Record extracts: Begin

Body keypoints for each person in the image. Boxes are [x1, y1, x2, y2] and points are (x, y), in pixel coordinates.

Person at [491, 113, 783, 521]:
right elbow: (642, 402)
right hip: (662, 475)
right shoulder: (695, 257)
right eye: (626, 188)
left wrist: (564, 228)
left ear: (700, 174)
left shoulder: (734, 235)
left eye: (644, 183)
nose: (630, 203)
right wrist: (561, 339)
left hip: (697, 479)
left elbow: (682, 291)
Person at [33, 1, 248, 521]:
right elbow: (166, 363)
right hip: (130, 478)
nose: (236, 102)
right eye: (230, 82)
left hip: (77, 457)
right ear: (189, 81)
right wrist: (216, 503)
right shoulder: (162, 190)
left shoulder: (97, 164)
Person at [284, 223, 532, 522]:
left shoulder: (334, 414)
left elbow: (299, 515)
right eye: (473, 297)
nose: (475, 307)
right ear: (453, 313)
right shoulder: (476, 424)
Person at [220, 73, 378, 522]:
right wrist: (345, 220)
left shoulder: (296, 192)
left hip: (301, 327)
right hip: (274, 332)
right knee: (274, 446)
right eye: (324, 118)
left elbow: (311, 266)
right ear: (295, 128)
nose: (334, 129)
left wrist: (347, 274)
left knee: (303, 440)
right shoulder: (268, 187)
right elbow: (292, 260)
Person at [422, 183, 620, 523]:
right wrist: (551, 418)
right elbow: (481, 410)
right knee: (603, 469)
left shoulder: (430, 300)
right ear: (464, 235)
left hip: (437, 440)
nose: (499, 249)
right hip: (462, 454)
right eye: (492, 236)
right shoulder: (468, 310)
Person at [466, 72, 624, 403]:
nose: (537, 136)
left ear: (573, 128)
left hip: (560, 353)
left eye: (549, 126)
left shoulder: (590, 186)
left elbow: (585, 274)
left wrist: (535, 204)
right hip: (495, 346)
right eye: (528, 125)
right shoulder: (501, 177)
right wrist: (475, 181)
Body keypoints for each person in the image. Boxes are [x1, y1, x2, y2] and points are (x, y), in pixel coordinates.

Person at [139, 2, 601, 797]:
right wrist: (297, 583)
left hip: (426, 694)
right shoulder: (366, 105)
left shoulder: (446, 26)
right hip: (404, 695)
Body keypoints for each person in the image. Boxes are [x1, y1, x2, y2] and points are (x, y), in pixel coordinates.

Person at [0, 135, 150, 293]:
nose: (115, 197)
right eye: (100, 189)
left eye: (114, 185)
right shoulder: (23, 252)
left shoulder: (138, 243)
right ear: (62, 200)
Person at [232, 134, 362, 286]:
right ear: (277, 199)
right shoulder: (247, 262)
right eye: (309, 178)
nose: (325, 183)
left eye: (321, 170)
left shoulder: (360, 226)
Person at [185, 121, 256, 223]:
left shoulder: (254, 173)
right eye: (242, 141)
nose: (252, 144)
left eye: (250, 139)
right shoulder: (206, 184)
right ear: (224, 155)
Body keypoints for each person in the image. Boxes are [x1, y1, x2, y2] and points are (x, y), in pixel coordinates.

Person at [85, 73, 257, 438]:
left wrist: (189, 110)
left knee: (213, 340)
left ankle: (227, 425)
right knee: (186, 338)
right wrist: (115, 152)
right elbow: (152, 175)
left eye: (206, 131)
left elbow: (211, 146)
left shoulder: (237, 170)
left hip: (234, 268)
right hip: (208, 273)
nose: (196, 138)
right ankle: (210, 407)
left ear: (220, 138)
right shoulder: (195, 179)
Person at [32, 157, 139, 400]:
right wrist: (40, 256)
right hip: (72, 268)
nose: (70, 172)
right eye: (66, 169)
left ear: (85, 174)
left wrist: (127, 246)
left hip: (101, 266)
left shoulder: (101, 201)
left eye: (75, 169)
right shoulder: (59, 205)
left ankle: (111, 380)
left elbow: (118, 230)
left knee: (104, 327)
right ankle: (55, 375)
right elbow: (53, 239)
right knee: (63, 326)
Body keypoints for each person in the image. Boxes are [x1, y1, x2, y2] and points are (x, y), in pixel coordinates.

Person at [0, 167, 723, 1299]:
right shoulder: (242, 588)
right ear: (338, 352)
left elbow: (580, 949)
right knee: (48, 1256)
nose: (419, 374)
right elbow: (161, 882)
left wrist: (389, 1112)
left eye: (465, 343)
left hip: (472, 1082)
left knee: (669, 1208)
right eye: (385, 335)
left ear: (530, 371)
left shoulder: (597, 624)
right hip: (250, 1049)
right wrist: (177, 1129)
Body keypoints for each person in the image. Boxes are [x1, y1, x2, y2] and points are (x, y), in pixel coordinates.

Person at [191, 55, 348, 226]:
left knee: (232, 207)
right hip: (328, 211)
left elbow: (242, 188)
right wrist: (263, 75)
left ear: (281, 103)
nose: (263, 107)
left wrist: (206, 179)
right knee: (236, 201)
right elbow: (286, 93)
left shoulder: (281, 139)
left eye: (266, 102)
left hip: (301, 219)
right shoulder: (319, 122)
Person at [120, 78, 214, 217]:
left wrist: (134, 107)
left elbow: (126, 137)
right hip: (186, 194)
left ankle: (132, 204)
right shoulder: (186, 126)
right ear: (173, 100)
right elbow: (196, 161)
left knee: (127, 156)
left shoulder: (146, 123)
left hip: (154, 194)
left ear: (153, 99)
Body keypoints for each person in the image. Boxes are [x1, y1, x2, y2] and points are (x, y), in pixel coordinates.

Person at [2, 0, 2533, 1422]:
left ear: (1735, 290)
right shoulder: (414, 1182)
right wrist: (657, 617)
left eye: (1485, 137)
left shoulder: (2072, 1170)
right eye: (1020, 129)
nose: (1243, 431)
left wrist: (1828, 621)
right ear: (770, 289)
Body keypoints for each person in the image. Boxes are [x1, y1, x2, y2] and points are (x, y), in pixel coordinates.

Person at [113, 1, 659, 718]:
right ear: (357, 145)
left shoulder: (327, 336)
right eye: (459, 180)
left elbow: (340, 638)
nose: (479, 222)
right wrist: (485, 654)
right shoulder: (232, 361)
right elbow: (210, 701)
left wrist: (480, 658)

Record extracts: End

= Problem requirements =
In the entries above, the lines from the one bearing "right eye: (492, 236)" up to and including the one bearing "right ear: (224, 155)" should be transcribed exactly; no other line is wanted.

= Exercise output =
right eye: (492, 236)
right shoulder: (468, 310)
Person at [466, 72, 624, 403]:
nose: (537, 136)
left ear: (573, 128)
left hip: (560, 353)
left eye: (549, 126)
left shoulder: (590, 186)
left elbow: (585, 274)
left wrist: (535, 204)
right hip: (495, 346)
right eye: (528, 125)
right shoulder: (501, 177)
right wrist: (475, 181)
Body keypoints for each person in the image. Boxes are [x1, y1, x2, y2] and points are (x, y), in pixel coordinates.

Person at [139, 2, 601, 797]:
right wrist: (297, 583)
left hip: (426, 694)
right shoulder: (366, 105)
left shoulder: (446, 26)
right hip: (404, 695)
Body keypoints for each person in the image. Boxes are [x1, y1, x2, y2] and points are (x, y), in pixel coordinates.

Person at [0, 135, 150, 293]:
nose: (115, 197)
right eye: (100, 189)
left eye: (114, 185)
right shoulder: (23, 252)
left shoulder: (138, 243)
right ear: (62, 200)
Person at [232, 134, 362, 286]:
right ear: (277, 199)
right shoulder: (247, 262)
right eye: (309, 178)
nose: (325, 183)
left eye: (321, 170)
left shoulder: (360, 226)
Person at [185, 121, 256, 223]:
left shoulder: (254, 173)
right eye: (242, 141)
nose: (252, 144)
left eye: (250, 139)
right shoulder: (206, 184)
right ear: (224, 155)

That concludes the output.